Qu’a t-il manqué au NO pour remporter cette Coupe de France ?
Il n’a pas manqué grand-chose car au début du match ça tournait bien. Après quand vous prenez un but, vous doutez et tout le monde veut en faire un peu plus et on passe à travers. Mais si le match s’était joué au stade Jean-Bouin, cela aurait été différent.
« Face à la grande butte, nous devenions alors des compresseurs »
Pourquoi ?
Dans notre stade et devant nos supporters, quand nous étions menés au score, nous jouions la seconde période face à la grande butte, nous devenions alors des compresseurs.
Comment s’est passé l’après-match ?
Au moment de la remise de la Coupe, nous étions déjà dans les vestiaires. Voir les autres lever la coupe ça fait mal à l’estomac. Ça amène une haine envers soi-même en se disant que l’on aurait pu en faire plus. On cherche des explications, on se pose des questions. Il n’y pas eu d’engueulade car c’étaient des gars murs, d’un certain âge. Kader n’a rien dit du tout. En revanche, aux entraînements suivant ils ont dû laver leur linge sale.

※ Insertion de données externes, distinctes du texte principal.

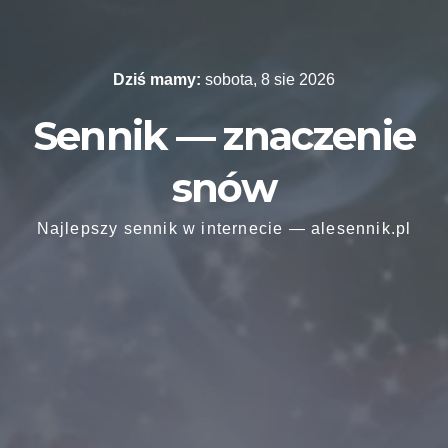
Skip
to
content
Dziś mamy:
sobota, 8 sie 2026
Sennik — znaczenie
snów
Najlepszy sennik w internecie — alesennik.pl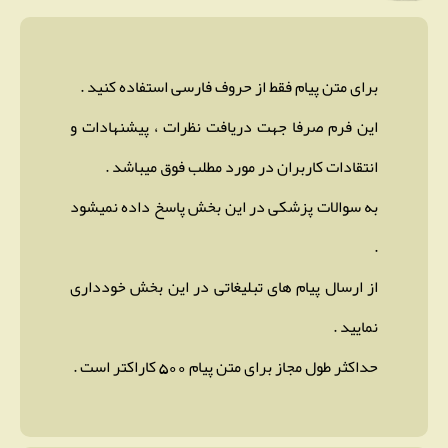
برای متن پیام فقط از حروف فارسی استفاده کنید .
این فرم صرفا جهت دریافت نظرات ، پیشنهادات و
انتقادات کاربران در مورد مطلب فوق میباشد .
به سوالات پزشکی در این بخش پاسخ داده نمیشود
.
از ارسال پیام های تبلیغاتی در این بخش خودداری
نمایید .
حداکثر طول مجاز برای متن پیام 500 کاراکتر است .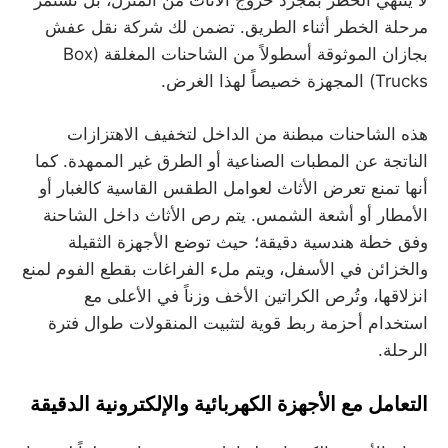
لا ينتهي الخطر بمجرد خروج الأثاث من المنزل، بل تستمر
مرحلة الخطر أثناء الطريق. تضمن لك شركة نقل عفش
بجازان الموثوقة أسطولاً من الشاحنات المغلقة (Box
Trucks) المجهزة خصيصاً لهذا الغرض.
هذه الشاحنات مبطنة من الداخل لتخفيف الاهتزازات
الناتجة عن المطبات الصناعية أو الطرق غير الممهدة. كما
أنها تمنع تعرض الأثاث لعوامل الطقس القاسية كالغبار أو
الأمطار أو أشعة الشمس. يتم رص الأثاث داخل الشاحنة
وفق خطة هندسية دقيقة؛ حيث توضع الأجهزة الثقيلة
والخزائن في الأسفل، ويتم ملء الفراغات بقطع الفوم لمنع
انزلاقها، وتُرص الكراتين الأخف وزناً في الأعلى مع
استخدام أحزمة ربط قوية لتثبيت المنقولات طوال فترة
الرحلة.
التعامل مع الأجهزة الكهربائية والإلكترونية الدقيقة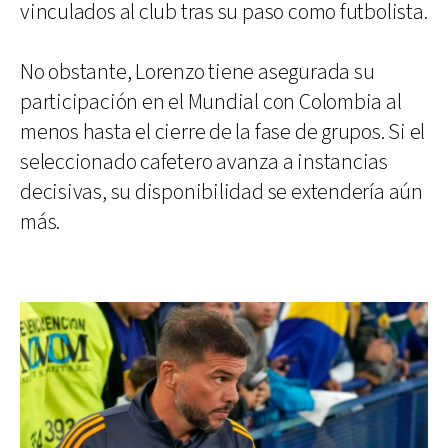
vinculados al club tras su paso como futbolista.
No obstante, Lorenzo tiene asegurada su
participación en el Mundial con Colombia al
menos hasta el cierre de la fase de grupos. Si el
seleccionado cafetero avanza a instancias
decisivas, su disponibilidad se extendería aún
más.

« Monaco voulait m’acheter, mais personne ne me l’a dit »
Et pour vous ?
Je n’ai pas eu le temps de réfléchir, je suis directement parti pour 19 mois de service militaire dont sept en Algérie. Le seule question que je me suis posé c’est quel métro devrais-je prendre.

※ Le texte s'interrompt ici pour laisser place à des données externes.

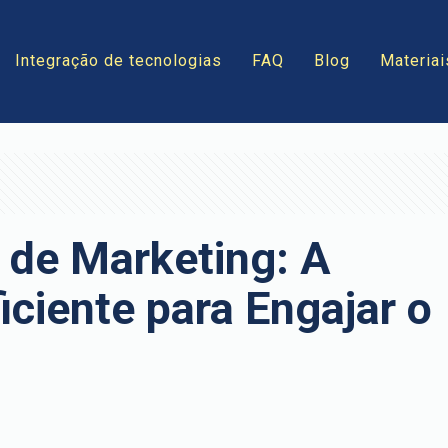
Integração de tecnologias
FAQ
Blog
Materiai
 de Marketing: A
iciente para Engajar o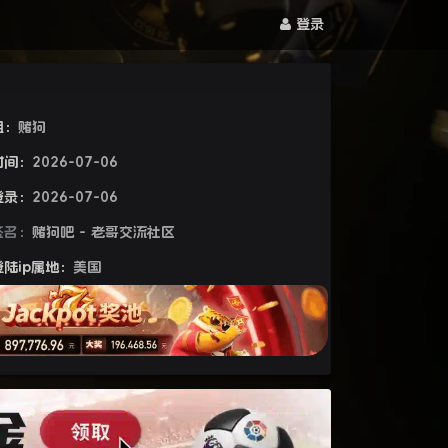
登录
组：
赌狗
时间：
2026-07-06
登录：
2026-07-06
签名：
赌狗吧 - 老哥交流社区
陆ip属地：
美国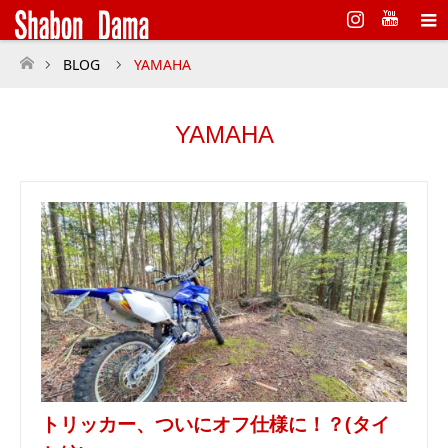
Instagram
BLOG
YAMAHA
ホーム
YAMAHA
トリッカー、ついにオフ仕様に！？(タイ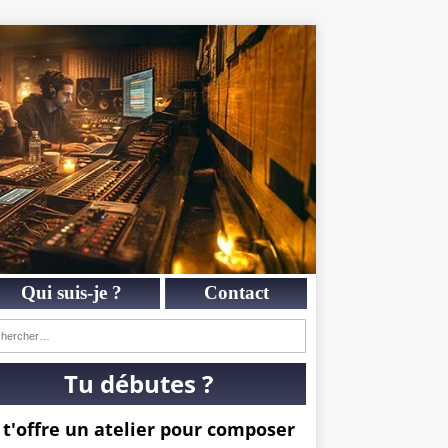
Qui suis-je ?
Contact
Tu débutes ?
 t'offre un atelier pour composer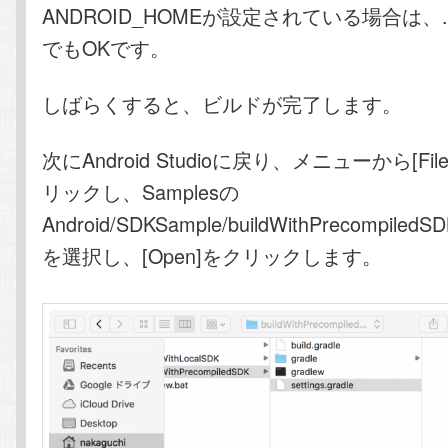
ANDROID_HOMEが設定されている場合は、./g
でもOKです。
しばらくすると、ビルドが完了します。
次にAndroid Studioに戻り、メニューから[File
リックし、Samplesの
Android/SDKSample/buildWithPrecompiledSDK
を選択し、[Open]をクリックします。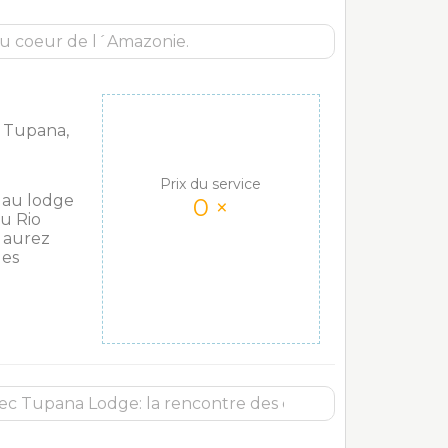
 Tupana,
Prix du service
´au lodge
0
×
u Rio
s aurez
les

Vous avez passé 10 ans chez les Crocodiles. Avez-vous eu la possibilité de jouer ailleurs pendant cette période ?
Il y a eu des propositions de Monaco qui voulait m’acheter mais personne ne me l’a dit. Et Nîmes s’est dépêché de me faire signer pro. J’ai aussi joué en équipe de France Espoirs, Amateurs et Militaire, B et comme remplaçant chez les A.
« Mon père a dit à Roszak : "Fait comme si c’était ton fils, tu le surveilles"

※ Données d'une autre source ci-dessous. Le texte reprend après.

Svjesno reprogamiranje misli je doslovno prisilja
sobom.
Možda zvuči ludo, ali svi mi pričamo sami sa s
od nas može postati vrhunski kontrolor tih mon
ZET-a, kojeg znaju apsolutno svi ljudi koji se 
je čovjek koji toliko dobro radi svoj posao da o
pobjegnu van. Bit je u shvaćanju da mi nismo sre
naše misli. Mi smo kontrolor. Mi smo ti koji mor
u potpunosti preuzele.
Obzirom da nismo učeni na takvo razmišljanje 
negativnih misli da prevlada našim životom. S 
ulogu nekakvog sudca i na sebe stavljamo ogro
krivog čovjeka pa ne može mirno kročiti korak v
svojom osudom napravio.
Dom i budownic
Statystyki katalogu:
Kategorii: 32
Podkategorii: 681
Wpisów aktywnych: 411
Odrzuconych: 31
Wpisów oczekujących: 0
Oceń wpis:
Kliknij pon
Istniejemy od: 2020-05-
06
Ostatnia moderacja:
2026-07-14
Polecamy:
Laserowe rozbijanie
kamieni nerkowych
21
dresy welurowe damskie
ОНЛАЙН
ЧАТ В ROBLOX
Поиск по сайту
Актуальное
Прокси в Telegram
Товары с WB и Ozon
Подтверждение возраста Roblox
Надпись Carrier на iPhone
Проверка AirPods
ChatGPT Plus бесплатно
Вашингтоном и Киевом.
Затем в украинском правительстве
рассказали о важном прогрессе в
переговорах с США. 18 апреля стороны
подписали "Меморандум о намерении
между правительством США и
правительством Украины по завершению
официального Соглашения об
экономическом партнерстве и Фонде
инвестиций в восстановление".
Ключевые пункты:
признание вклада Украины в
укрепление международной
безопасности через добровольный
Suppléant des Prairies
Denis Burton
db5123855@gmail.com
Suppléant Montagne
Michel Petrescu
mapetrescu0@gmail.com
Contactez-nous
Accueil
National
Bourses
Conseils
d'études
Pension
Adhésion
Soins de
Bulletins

Est-il facile d’intégrer cette équipe pour un jeune joueur ?
La première fois que j’ai joué avec les pros, mon père m’a accompagné à la gare et il a dit à Roszak : "Fait comme si c’était ton fils, tu le surveilles". C’était tous mes copains. Le plus compliqué c’était Bettache car il ne parlait jamais, il ne jouait pas aux cartes.
Y avait-il une bonne ambiance ?
Le club était dirigé comme une famille, parfois seulement 14 joueurs étaient utilisés pour une saison. Les mercredis, on partait à la manade Ricard aux Saintes-Maries-de-la-Mer : on mangeait ensemble, on faisait du cheval, on jouait aux boules. Parfois, nos enfants et nos femmes nous rejoignaient. Il y avait une bonne ambiance. Nous étions bien reçus dans les villages, nous étions le club fanion de la Région.
Propos recueillis par Norman Jardin
Sa bio : Alain Garnier, né le 6 octobre 1941 à Nîmes. Poste : Milieu de terrain mais utilisé dans le couloir droit comme arrière ou ailier. Formé au club. Premier match : le 24 septembre 1960 (Rouen – Nîmes 2-1) mais il fait une apparition en juin 1960 lors d’un match amical en Suisse (Servette Genève - Nîmes, 5-2). International Juniors, Espoirs, Amateurs, Militaires, B et A (2 fois remplaçants). Parcours professionnel : Nîmes Olympique (1960-70), Montpellier-Littoral (1970-71) et FC Rouen (1971-72).